Make a Mask with Kanika - A Day to Play with Clay

It was just supposed to be an art show celebrating Black History Month.  The Branch Manager at the Elk Grove Library just wanted her library users to have the opportunity to see some black-oriented art in her beautiful new library at the edge of old town Elk Grove, California.  But she and I were concerned that few people would visit the show in their community room.  Neither one of us wanted me to be sitting there, probably mostly by myself, for six hours. So we talked about making this a hands-on event: "Make a Mask with Kanika."  I would bring some clay and let people carve a little mask. Simple, right?  Well . . . because we advertised the event on Facebook, through the local newspaper, to hundreds of people on my e-newlsetter mailing list, and in the library itself, it did not turn out to be a simple day.

The night before, I spent about one hour rolling out mask forms, about eight clay blanks on each of six cookie sheets.  I wanted the very soft clay to set up a bit so that it was "leather hard" and better able to be carved.  I also brought an additional 100 pounds of clay in case we ran out (which we did) and/or people wanted to roll out their own pieces from scratch (which many did).  OK, the prep was done and the car loaded up by 8:30 Friday night.  I spent the rest of the evening watching the Olympics.

On Saturday morning at about 8:00 AM, my son, Matthew, got out of his warm bed and helped me to set up my art display at the library starting at 8:30 AM.  Pat had also asked one of her student volunteers to help me set up the room (thank you!)

I had carefully planned to use four long tables for the attendees, and a fifth one for me.  We put two chairs at each table, but I knew that we could fit one more on the other side of each table if we needed to, for a maximum of 12 people who could make a mask at the same time.  I had brought some plastic table cloths to protect the table-top surfaces, an 8.5" x 11" piece of cardboard and a small sponge for each station, and a bowl of water and spray bottle for each table. I also put out lots of assorted tools at each station that could be used to make textures on the clay.

We set up three more tables on the opposite side of the room for my three-dimensional sculptures, African art books, Kanika portfolios, autograph book, and business cards and postcards.
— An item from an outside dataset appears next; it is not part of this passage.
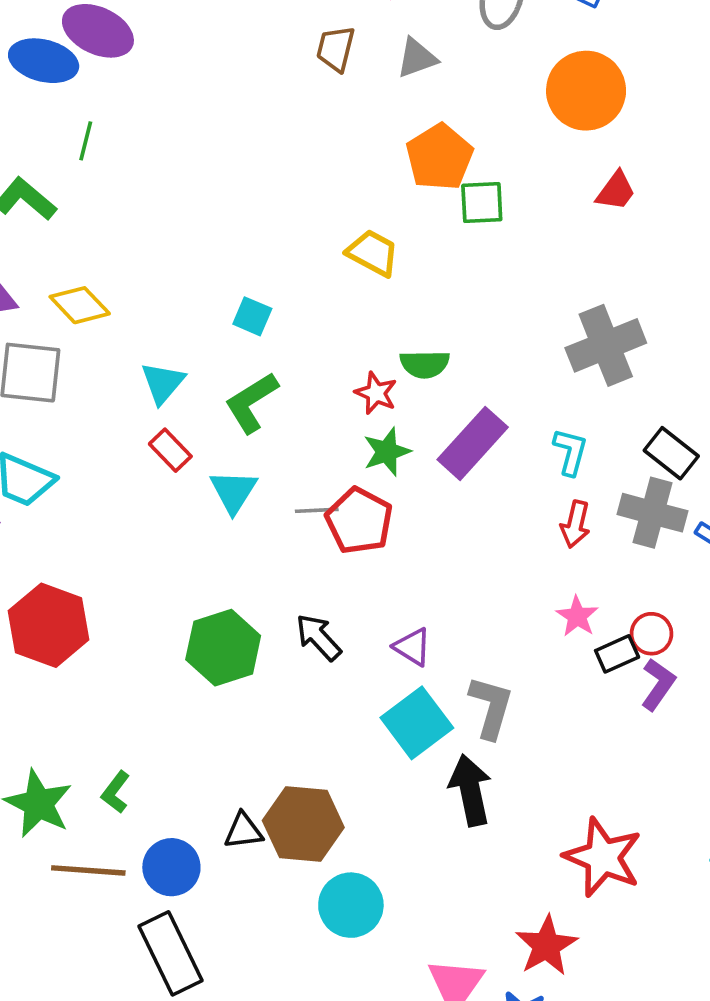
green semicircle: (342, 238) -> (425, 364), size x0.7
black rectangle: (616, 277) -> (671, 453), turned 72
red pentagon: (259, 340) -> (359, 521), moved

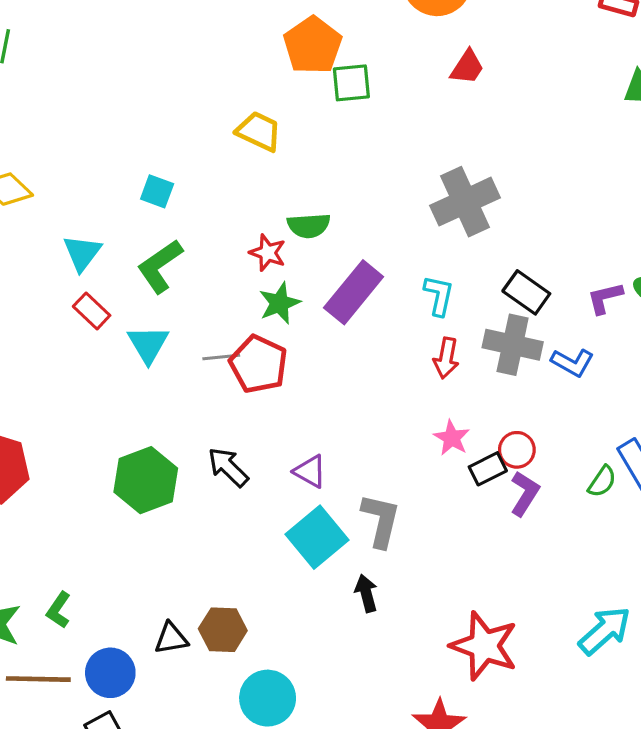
black arrow: (470, 790) -> (366, 593), size x0.6
brown hexagon: (303, 824) -> (223, 630), size x0.7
We also set up information from "I Made It" and "Alpha Ceramics", local businesses who would let attendees glaze/color their masterpieces and could fire the masks for a small price.  OK, by 10 AM I was ready. And the people started coming.  And they came and they came all day long!  In fact, all of the following pictures were taken between 10:30 and 11:30 AM or so, because after that the crowd was huge and I only had time to work with them on making their masks.

But by noon, new people were coming far faster than the old people were leaving. So three more long tables had to be set out, handling four people each. And I had to divvy up the tools I brought.  From about noon to 3:00 PM, I was attempting to assist up to 20 people at a time who wanted to learn how to make a mask.  From the youngest of about two years of age, to many teenagers, to many middle-agers, to several older folks like me, it was a fun and free-wheeling time in the Elk Grove Library Community Room today!!!  Pat kept coming in and marveling with me about how successful the event was.

Thank goodness for the Delta Sigma Theta sorority who brought refreshments!  I was so busy from 10 AM to 3:30 PM that I only had time to drink about 1/2 cup of water and eat two cookies brought by the Deltas.  I didn't realize how hungry and thirsty I was until I got into my car to come home!

So after putting away the sculptures, taking a shower, and eating some quickly-prepared dinner, I reflected on what made the day so special.  They are in no particular order, as follows:

*The weather was sunny and bright, no rain in sight as was prophesied by the weather people.

* Many of my customers and friends came to support me and find out how the sculptures are made.

* Each attendee used the clay in amazing ways, either by creating extraordinary textures on the clay or great shapes.  One lady made several parts for what will be her entry into the 2010 Art Bra Show in honor of breast cancer. One lady made a face sculpture on the back of a spoon and an amazingly delicate filigree design for the headdress.  An initially-reluctant father jumped in and made a cool mask to show his little girls that he was as cool as they were in making a mask.  One lady made the most beautiful small face (I later found out she too had taken numerous clay classes from Cosumnes River College Art Director, Yoshio Taylor).  Another lady made a heart but added numerous additional hearts overlapping the first one.  Another lady decided to try a bowl form.  So many ideas that I cannot list all of them.

* The children were ALL so polite, whether their parents were around or not. None were goofing off, yet they all had a ball making masks and other clay forms.  Their level of creativity was amazing.

* Pat and one of her star employees helped me break down the display. I felt a little bad for the janitor because many of the black chairs were covered with grey-colored clay and the floors would need cleaning.

* All ethnicities and religious persuasions were represented by the attendees.  There was amazing harmony in that room.

* Everyone really seemed to get a great deal from their hands-on experience. And that's what my primary goal was!  I left the library with a sense of hopefulness and excitement that so many people were turned on to clay!